In 2023, Adam Ismail of Kotaku Australia named it the best game in the series, commenting: "In fact, it might just be the greatest pure arcade racer of all time; the one, fleeting moment where driving in Ridge Racer wasn't unwieldy or mind-numbingly effortless, but just crisp, responsive and dynamic."

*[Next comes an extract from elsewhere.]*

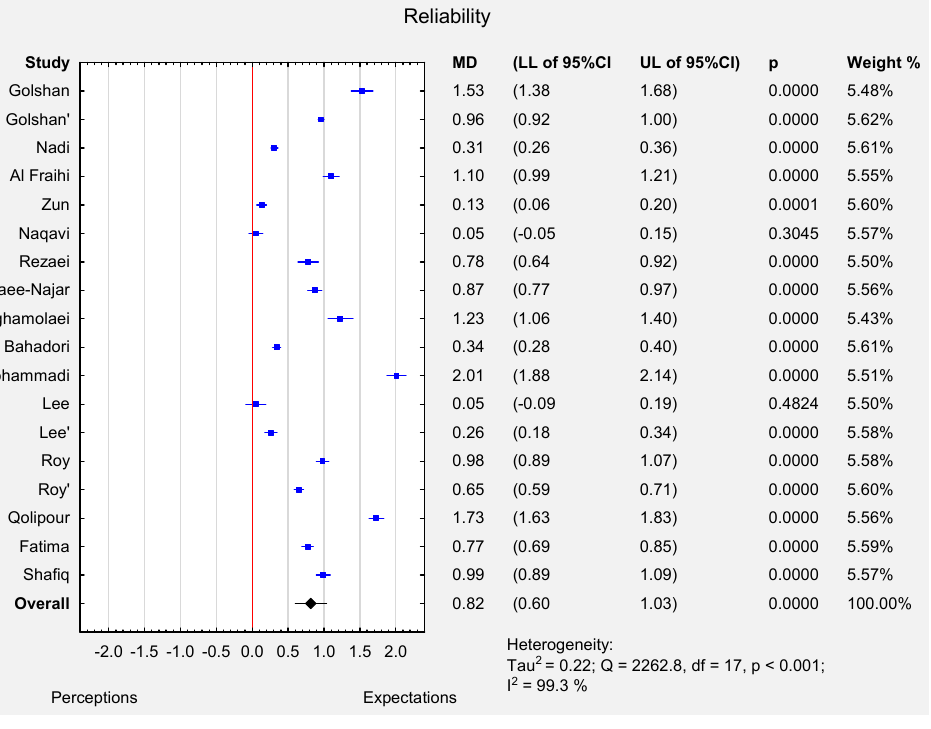
Figure 3. Forest plot for the mean difference ([MD]; 95% CI) of the patients’ perceptions and expectations in reliability dimension. According to a random effect meta-analysis (I-squared index 99.3%, p < 0.001), the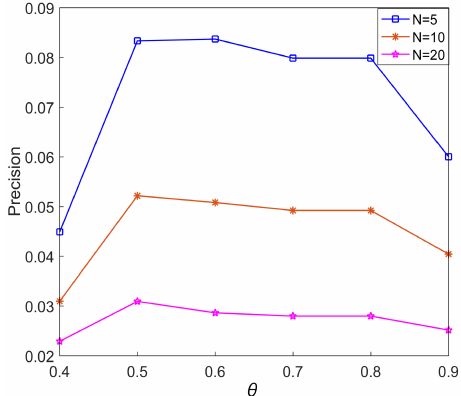
Figure 2. Parameter θ setteing for Tokyo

==== Removal of series mascot ====
Reiko Nagase, the fictional mascot of Ridge Racer who quickly achieved a great popularity and dedicated following in previous titles, had her role taken over by Ai Fukami in Ridge Racer V, causing discontent among some fans. According to Australian Station in 2000, "hordes of Reiko Nagase fans were up in arms over the decision to replace her, and even casual gamers have been heard to comment they 'liked the old one better'". New Zealand Station told how "Ridge Racer fans across the globe were in an uproar once news of this change came to light, with Reiko Vs Ai polls featuring prominently in many fansites on the internet". Official Australian PlayStation Magazine reported how one poll "has revealed 90 per cent of PlayStation owners prefer Reiko's flawless beauty to the new model". In another poll that same year, IGNs "readers overwhelmingly agreed that Reiko Nagase is the true Ridge Racer babe". Video game journalists also joined in, such as when Hyper rhetorically asked "how long it will be before they realise that the new Ridge Racer girl sucks, and bring back Reiko. 'Attention Namco: BRING BACK REIKO!!!!'" Reiko was eventually brought back in Ridge Racer 6 and Ridge Racer (PSP). In a 2006 article discussing the "legend of Reiko Nagase", 1UP.coms James Mielke wrote she "is almost as popular as the games she graces" as after Ridge Racer V "the fans welcomed their favorite race queen back with open arms. Her return made everyone feel that the Ridge Racer world was once again whole".

=== Accolades ===
The PlayStation 2 version was a runner-up for "Racing Game of 2000" in both Editors' Choice and Readers' Choice at IGNs Best of 2000 Awards, both of which went to Midnight Club: Street Racing. During the 4th Annual Interactive Achievement Awards, the Academy of Interactive Arts & Sciences nominated Ridge Racer V for the "Console Racing" award, which ultimately went to SSX.

== Legacy ==
Its successor, Ridge Racer 6, was released in 2005 for Xbox 360. Ridge Racer V was the series' final main title before the introduction of the nitrous mechanic.